→ **Trecho do texto**:
Uma decisão nos pênaltis, aquele momento no futebol em que o homem entrega seu destino aos deuses, teria sido um final mais adequadamente grego para o drama. Mas foi um matricídio lento e doloroso que só se consumou no fim. Quer dizer, grego o bastante. O segundo tempo foi muito melhor do que o primeiro porque foi quando o Iniesta começou a jogar, e o Xavi a dialogar com ele.
Os holandeses confiaram nos contra-ataques e principalmente na habilidade e na velocidade do Robben, mas estava escrito: a mãe seria a sacrificada da noite. E para completar um campeonato em que os erros de arbitragem foram tão importantes, ontem houve mais um. Uma falta batida pela Holanda desviou na barreira, mas o juiz não deu o escanteio. O ataque seguinte foi o do gol da vitória do filho. Digo, do Barcelona. Digo, da Espanha.
O Uruguai ficou em quarto lugar, mas foi o campeão emocional. Além de ser mais argentino do que a Argentina, ou mais raçudo do que qualquer outro latino-americano, incluindo, principalmente, o Brasil, por pouco não empatou um jogo perdido para a Holanda e por pouquíssimo não empatou com a Alemanha e adiou a decisão do terceiro lugar.

[Entradas de dados coletados]
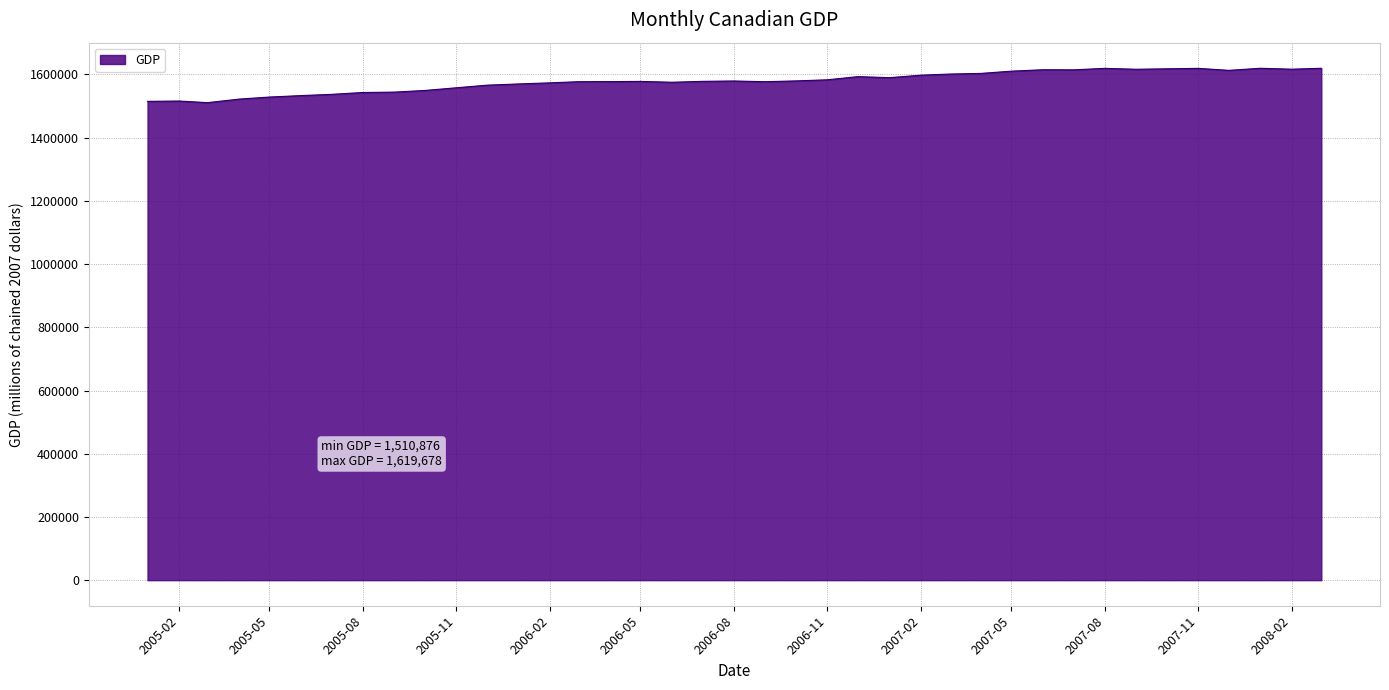

What is the minimum value shown in the chart?

1510876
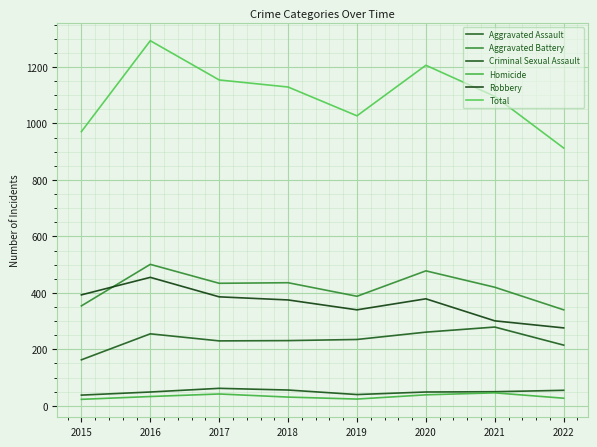

Is it true that Homicide equals 24 at 2019?

True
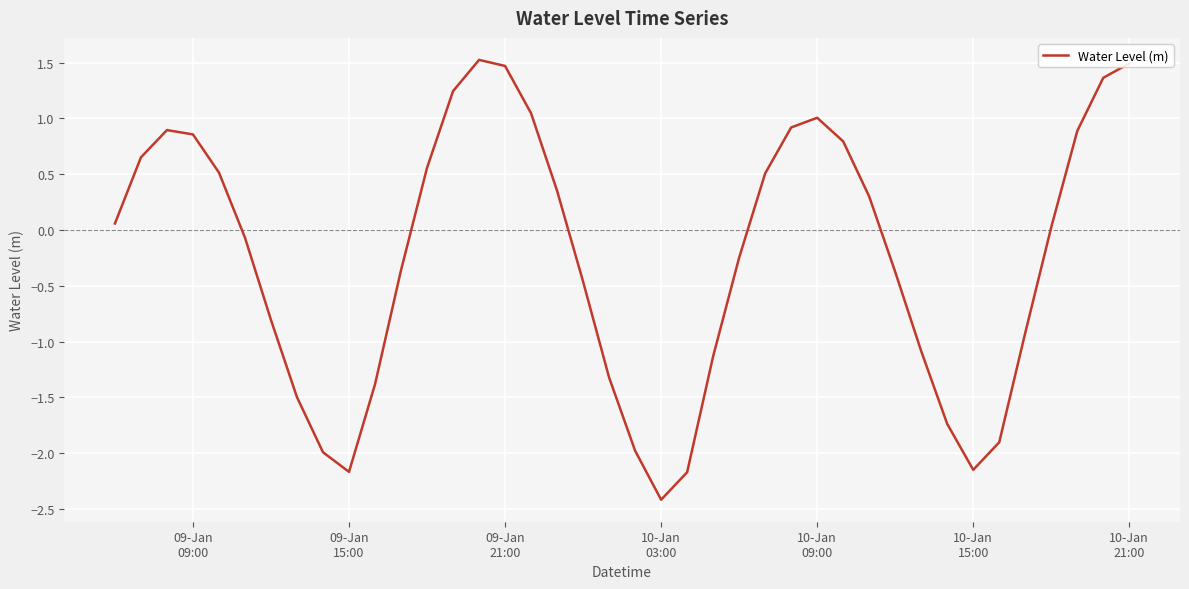

What is the maximum value shown in the chart?

1.5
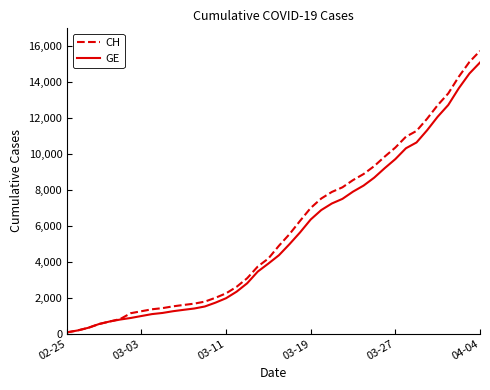

What is the greatest value displayed?

15719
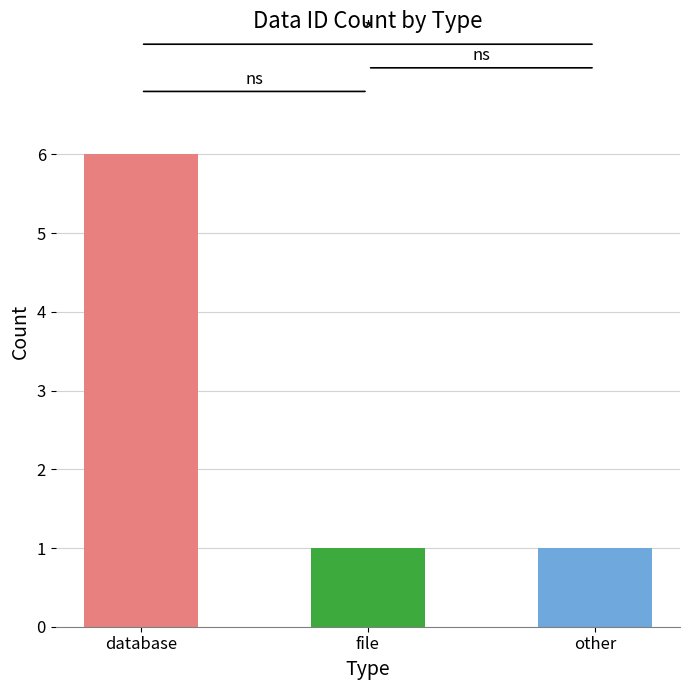

Are the bars grouped side by side (vs. stacked)?

No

→ **Questões de estudo**:
(a) Substitua "bars" por "columns" no trecho da listagem que vai da linha com "What is the greatest value displayed?" até o fim da listagem, mantendo todo o resto inalterado. Não inclua as imagens na resposta.
(b) Prossiga o comentário sobre a final da Copa entre Espanha e Holanda a partir do ponto em que ele termina.

→ **Resultados por tarefa**:
(a)
What is the greatest value displayed?

15719

Are the columns grouped side by side (vs. stacked)?

No

(b)
Aquela bola no travessão do Forlán no último segundo de jogo resumiu o que foi a passagem eletrizante do Uruguai pela África do Sul. Estão falando em dar o prêmio de jogador da Copa ao Forlán. Que nada, deem o de melhor ator de uma série dramática. E prêmios de coadjuvantes para o resto do time.
Mas nada, da cerimônia de encerramento, do jogo final ou de qualquer dos dramas, uruguaios ou gregos, da competição se igualou em emoção à aparição de um sorridente Nelson Mandela no estádio, ontem. Duvido que alguma outra personalidade, na história do mundo, provocasse a mesma manifestação espontânea de admiração e carinho.